カラスの死骸が置かれている部屋の中には、動物病院の先生が手術のときに着るようなブルーの、手術着を着てメガネをかけた男の人が、隊長さんを待っていた。そして隊長さんが持っている本を指差して

『その本、どうしました』って聞いてきた

『ここに来る途中に、図書館によって借りてきたんだ。もしかすると、手がかりになるかもしれないと思って、それとこの袋の中には、レッドポイズンって言う』って、ここまで言うと、メガネさんが

『隊長、手がかりになるかもしれないどころではなくて、そのものずばりです。しかしどこで、レッドポイズンを見つけたんですか。レッドポイズンは、絶滅した花ですよ。それがどうして、どこかに咲いているんですね。

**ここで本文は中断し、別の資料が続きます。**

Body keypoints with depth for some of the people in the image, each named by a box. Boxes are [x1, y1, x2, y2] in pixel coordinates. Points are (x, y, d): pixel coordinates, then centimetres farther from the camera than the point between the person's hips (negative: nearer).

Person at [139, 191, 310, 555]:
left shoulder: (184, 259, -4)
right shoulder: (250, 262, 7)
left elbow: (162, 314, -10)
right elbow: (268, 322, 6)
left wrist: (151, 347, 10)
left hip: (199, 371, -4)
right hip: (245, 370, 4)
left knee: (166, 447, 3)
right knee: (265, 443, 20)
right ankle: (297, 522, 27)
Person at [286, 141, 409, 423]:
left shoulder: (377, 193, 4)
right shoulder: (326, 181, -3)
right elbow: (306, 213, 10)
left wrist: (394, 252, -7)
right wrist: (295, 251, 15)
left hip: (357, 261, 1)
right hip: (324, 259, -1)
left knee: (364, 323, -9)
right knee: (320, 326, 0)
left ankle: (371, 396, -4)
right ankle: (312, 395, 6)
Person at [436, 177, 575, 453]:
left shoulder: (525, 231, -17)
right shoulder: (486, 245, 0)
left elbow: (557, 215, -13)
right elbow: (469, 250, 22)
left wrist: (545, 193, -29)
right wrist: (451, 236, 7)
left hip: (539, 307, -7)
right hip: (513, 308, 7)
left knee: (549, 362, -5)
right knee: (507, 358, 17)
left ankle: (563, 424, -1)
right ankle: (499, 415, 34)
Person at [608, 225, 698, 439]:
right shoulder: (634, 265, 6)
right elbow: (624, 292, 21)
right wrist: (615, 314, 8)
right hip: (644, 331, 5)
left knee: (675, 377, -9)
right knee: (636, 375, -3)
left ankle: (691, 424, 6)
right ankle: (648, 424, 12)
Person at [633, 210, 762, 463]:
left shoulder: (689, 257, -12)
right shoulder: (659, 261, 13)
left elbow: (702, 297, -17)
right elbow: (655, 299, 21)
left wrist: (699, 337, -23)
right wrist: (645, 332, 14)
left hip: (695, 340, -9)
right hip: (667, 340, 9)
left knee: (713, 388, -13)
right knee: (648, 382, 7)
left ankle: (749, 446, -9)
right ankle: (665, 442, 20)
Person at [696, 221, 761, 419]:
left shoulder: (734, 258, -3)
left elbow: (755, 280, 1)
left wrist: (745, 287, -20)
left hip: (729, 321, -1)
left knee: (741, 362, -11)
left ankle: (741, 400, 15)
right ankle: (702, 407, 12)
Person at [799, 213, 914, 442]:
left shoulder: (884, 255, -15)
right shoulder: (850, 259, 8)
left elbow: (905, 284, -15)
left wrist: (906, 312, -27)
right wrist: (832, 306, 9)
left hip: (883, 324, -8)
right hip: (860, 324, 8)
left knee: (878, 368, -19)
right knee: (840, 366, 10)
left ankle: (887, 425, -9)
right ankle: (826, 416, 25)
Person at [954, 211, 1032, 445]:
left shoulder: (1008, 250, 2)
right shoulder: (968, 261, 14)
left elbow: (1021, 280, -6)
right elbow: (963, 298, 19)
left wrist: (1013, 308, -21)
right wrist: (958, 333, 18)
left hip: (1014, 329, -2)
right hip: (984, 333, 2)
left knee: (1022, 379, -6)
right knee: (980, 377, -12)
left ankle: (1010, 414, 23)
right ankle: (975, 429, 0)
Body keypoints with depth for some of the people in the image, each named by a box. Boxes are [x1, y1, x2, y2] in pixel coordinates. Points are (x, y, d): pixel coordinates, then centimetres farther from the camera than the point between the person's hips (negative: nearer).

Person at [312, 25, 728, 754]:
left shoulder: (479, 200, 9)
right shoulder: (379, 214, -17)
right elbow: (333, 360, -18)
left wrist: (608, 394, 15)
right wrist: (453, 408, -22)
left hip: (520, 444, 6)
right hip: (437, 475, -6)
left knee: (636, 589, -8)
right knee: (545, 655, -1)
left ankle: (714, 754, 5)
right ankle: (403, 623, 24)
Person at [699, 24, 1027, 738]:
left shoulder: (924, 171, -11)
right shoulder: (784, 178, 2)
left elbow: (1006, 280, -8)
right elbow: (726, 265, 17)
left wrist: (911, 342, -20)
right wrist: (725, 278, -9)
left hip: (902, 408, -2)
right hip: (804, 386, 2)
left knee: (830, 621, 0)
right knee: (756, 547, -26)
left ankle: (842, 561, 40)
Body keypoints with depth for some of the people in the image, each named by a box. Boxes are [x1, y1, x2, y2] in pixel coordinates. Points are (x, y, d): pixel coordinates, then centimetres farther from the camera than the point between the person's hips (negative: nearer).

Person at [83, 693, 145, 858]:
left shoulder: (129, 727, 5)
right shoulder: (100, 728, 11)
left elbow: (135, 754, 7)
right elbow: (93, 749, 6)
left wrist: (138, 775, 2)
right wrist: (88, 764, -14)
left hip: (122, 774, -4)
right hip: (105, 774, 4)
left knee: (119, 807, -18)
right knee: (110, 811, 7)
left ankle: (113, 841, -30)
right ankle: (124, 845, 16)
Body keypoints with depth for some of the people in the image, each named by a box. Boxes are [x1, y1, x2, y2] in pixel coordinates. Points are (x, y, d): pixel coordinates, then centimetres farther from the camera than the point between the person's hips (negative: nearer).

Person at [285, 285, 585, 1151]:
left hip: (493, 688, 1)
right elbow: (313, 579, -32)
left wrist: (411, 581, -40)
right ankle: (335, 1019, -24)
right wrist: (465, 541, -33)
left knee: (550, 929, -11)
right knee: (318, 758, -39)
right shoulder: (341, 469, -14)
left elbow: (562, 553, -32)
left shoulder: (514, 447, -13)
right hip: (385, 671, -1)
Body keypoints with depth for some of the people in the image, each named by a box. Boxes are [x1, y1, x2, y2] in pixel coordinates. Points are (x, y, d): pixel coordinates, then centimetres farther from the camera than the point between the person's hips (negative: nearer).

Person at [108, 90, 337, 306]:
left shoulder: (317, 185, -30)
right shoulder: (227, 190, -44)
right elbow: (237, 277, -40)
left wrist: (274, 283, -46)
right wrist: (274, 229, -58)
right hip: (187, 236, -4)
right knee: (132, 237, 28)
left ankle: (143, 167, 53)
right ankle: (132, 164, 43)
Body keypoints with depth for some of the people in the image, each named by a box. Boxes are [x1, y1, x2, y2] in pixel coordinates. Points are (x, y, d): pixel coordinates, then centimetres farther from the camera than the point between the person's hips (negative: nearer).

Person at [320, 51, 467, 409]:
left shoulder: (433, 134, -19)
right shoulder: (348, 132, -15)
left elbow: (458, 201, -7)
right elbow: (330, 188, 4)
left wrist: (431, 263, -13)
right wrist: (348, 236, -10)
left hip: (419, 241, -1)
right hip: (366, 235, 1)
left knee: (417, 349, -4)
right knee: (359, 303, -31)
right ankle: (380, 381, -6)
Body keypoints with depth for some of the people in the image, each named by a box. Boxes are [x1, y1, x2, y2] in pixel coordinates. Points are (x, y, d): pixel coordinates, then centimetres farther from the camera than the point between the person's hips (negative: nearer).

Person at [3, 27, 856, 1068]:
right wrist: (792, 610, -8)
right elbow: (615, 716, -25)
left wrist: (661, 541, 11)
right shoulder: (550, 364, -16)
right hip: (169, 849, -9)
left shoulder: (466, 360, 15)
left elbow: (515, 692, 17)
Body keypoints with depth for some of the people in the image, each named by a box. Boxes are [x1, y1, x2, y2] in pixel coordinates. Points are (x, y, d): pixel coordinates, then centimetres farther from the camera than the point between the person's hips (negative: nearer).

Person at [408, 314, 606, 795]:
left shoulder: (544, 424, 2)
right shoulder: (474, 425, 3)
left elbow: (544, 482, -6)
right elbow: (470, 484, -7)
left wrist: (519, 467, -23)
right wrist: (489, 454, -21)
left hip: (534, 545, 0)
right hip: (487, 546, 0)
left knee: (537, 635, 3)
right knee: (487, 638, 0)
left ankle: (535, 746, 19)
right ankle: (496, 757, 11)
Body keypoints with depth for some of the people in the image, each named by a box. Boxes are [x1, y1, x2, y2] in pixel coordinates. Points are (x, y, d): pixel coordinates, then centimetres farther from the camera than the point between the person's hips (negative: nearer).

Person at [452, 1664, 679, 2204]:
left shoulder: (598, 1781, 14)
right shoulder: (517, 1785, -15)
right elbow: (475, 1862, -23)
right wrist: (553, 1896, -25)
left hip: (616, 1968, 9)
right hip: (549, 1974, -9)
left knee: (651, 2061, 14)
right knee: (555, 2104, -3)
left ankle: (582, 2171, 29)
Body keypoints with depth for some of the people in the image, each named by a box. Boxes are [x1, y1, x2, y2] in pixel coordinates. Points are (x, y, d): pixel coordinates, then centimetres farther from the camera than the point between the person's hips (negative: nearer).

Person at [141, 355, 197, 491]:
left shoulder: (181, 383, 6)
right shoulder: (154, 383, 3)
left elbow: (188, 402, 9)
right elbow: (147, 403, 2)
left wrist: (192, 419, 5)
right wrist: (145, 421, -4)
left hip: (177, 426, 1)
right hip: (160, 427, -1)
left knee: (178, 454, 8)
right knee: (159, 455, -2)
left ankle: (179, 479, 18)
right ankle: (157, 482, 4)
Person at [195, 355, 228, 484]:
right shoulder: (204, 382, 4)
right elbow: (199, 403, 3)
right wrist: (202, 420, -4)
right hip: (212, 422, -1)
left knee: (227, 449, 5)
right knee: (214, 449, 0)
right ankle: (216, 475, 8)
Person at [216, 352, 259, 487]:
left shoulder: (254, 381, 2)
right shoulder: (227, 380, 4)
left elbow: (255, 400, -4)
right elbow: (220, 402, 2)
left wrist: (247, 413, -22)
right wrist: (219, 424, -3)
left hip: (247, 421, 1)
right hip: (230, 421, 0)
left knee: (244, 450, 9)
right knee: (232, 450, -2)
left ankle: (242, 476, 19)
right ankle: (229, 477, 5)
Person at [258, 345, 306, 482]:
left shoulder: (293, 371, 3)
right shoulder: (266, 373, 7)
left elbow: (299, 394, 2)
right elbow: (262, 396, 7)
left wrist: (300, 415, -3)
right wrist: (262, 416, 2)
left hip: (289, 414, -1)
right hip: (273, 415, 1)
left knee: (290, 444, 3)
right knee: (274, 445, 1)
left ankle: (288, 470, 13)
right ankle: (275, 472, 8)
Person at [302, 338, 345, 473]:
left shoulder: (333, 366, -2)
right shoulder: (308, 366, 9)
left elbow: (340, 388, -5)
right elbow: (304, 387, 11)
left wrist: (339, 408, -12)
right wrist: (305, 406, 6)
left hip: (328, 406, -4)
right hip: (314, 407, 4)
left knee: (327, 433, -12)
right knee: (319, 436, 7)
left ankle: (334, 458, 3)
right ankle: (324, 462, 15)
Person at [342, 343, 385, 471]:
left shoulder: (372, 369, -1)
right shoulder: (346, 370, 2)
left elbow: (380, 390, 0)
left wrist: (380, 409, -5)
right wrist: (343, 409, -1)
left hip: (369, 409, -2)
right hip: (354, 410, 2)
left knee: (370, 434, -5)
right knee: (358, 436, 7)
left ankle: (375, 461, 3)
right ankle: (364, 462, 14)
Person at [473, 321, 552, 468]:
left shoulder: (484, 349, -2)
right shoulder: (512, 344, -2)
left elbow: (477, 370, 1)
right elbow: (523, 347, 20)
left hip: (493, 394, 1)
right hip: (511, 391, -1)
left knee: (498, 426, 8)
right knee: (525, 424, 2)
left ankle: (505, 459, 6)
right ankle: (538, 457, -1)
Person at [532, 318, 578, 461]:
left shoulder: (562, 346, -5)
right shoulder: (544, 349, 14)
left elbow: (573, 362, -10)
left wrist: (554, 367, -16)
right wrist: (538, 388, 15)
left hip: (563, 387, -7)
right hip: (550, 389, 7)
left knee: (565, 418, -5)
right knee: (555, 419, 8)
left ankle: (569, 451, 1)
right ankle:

それをカラスが食べて死んだと言うことですか。そうすると被害は、この3羽だけで収まるかどうかは、分からないと言うことですね。で、読みましたか、この本』って、メガネさんが

『いや、まだ、パラパラってめくっただけで、これから目を通そうと思っていたんだけれど、何か』って、隊長さんが言うと、メガネさんはすごく困った顔をした。